The U.S. Court of Appeals for the Ninth Circuit (based in California) recently issued an important ruling regarding the effects of an employee’s use of a company’s computer network beyond the scope authorized by the employer. This ruling follows similar rulings that were issued by U.S. Courts of Appeals in 2010 here in the Eleventh Circuit (Georgia, Florida and Alabama) and in the Fifth Circuit (Texas and Louisiana). Now that three U.S. Circuit Courts of Appeals have reached similar interpretations of the federal law at issue, it seems likely that the other Circuit Courts will follow suit when similar issues are raised in their jurisdictions.
The federal Computer Fraud and Abuse Act (“CFAA”) is widely regarded as a body of federal law designed to protect companies and individuals from computer hackers. The Ninth Circuit has followed the example of the Fifth and Eleventh Circuits and broadened the application of the law to an employee who accessed company customer information with the intent to use it for purposes that violated the company’s usage policy, and then used the downloaded information to start a competing business.
Here is what happened in the Ninth Circuit case. The CFAA, which is a criminal statute, authorizes punishment of anyone who “knowingly and with intent to defraud, accesses a protected computer without authorization, or exceeds authorized access, and by means of such conduct furthers the intended fraud and obtains anything of value.” In United States v. Nosal, Mr. Nosal was accused of having transferred to his new company a confidential database of executives and companies that was proprietary to his former employer, an executive search firm. While employed, he had signed a nondisclosure agreement that restricted his use and disclosure of the company’s confidential information. (This is a common type of nondisclosure requirement used in industries that maintain confidential or proprietary information.) In addition, when he or any other employee accessed the company’s computers, a notice popped up warning that accessing company computer information without specific company authorization could lead to criminal prosecution. Mr. Nosal nevertheless, individually and with the assistance of others who also left the company to join his competing business, accessed the database with the intent to use the database to benefit his new competing business. He argued that this conduct could not be “unauthorized” in violation of the statute because he and his co-conspirators did have authority to access the database even though they did not have authority to use the database for the purposes of which they were accused. In other words, they argued that their actions were authorized even if their intentions were not consistent with the authority they had been granted by their employer.

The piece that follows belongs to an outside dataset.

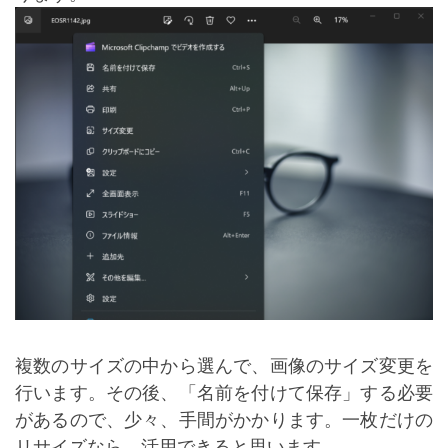
複数のサイズの中から選んで、画像のサイズ変更を
行います。その後、「名前を付けて保存」する必要
があるので、少々、手間がかかります。一枚だけの
リサイズなら、活用できると思います。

The Ninth Circuit concluded that, because the company had placed clear restrictions on Mr. Nosal’s use of the database, and because he had exceeded those restrictions with intent to defraud and had furthered his intended fraud and gained something of value by exceeding the use restrictions, the CFAA was applicable. Therefore, he could be prosecuted under the CFAA. The court made a clear distinction between this type of conduct and an employee’s unauthorized use of the employer’s computer system to access personal email or search the Internet for personal use, where such use does not represent an effort to defraud the employer. Such latter conduct, while against company rules, would not necessarily violate federal law under the Nosal decision.
This decision teaches lessons to both employers and employees.
For employers, the message is that a computer usage policy should place clear limits on what an employee can and cannot do with the information located on the computer. In addition, if an employee is only authorized to access certain databases, or certain drives within the computer system, the employee should be given written notice of those restrictions as well. (The latter concern can also be addressed by the system administrator by limiting each employee’s “permissions” to parts of the computer system that are authorized.) Where an employee is found to have exceeded the employer’s clear usage restrictions, the company may wish to consider making an example of the employee to discourage others from following suit.
For employees, the lesson is that the employee should make sure he/she fully understands how he/she is allowed to use the company’s computer system, as well as which portions of the computer system he/she is allowed to access. If in doubt, the employee should ask for clarification or steer clear of any gray areas. Ignoring clear restrictions can potentially result in not only termination but also a criminal prosecution.
The analysis set forth in this article is provided for general understanding only and should not be considered legal advice. Counsel should always be consulted for advice regarding a specific situation.